Un tour, deux tours. Vérifier que c’est bien fermer. Ça y est, tout est prêt. Elle se met en route, jetant encore un dernier regard derrière elle pour vérifier que la porte était bien verrouillée. Elle a toujours peur d’oublier quelque chose. Son pas bat le pavé avec force ; cette démarche aussi, elle fait partie d’elle. Une démarche violente, qu’on lui a fait remarquer plusieurs fois. Ça la gêne, mais elle préfère ne rien dire. Il ne faudrait pas qu’elle se fasse encore plus remarquer.
Le temps est au beau fixe aujourd’hui. Les rayons du soleil baignent les ruelles de pierre et les jardins de la ville ont l’air plus qu’accueillants. Elle ira peut-être, cet après-midi, après le travail. Pour dessiner un peu, et lire aussi. Elle doit aller récupérer quelques livres à la librairie de toute manière. Une main dans les cheveux. Depuis qu’elle les a coupés courts, elle n’arrête pas de les tripoter. Les sentir lui échapper des doigts si rapidement a quelque chose d’hypnotisant et de rafraîchissant. Une légère brise les agite.
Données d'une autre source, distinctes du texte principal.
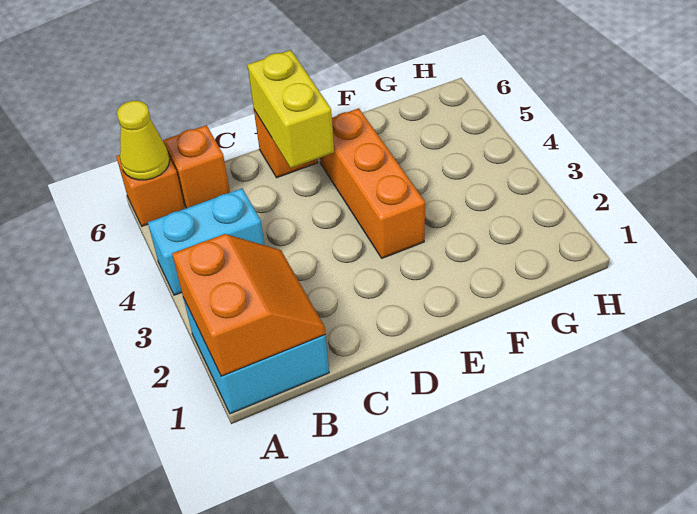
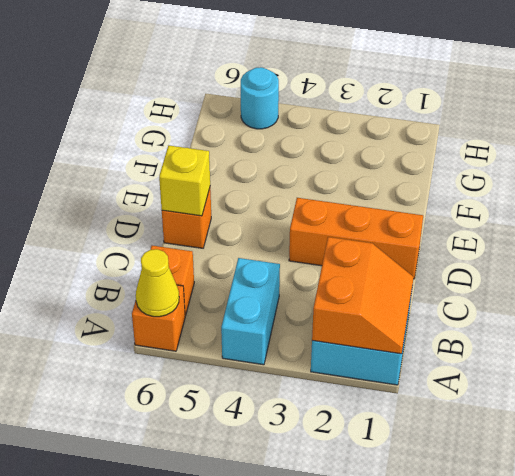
orange 2x2 slope [172,234,325,376] -> orange 2x2 slope turned to [312,237,413,354]
yellow 1x2 brick [248,50,334,168] -> yellow 1x1 brick [159,145,210,216]
orange 1x3 brick [320,108,425,258] -> orange 1x3 brick moved to [289,198,423,279]
none -> cyan 1x1 round brick [241,67,279,129]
La voilà arriver. La librairie est encore couverte de son rideau de fer. Quelle clé est-ce déjà ? Mais quelle idée d’avoir un trousseau aussi fourni… Il faut vraiment qu’elle achète ces petits porte clé en plastique, elle s’y retrouverait mieux si chaque clé avait un nom. « Pourquoi pas Blandine, pour la clé qui ouvre le rideau ? » se dit-elle en le soulevant. « Et Leslie, pour celle qui déverrouille la lourde porte d’entrée ». C’est drôle qu’elle ne pense qu’à des prénoms féminins. Elle les trouve tellement beaux.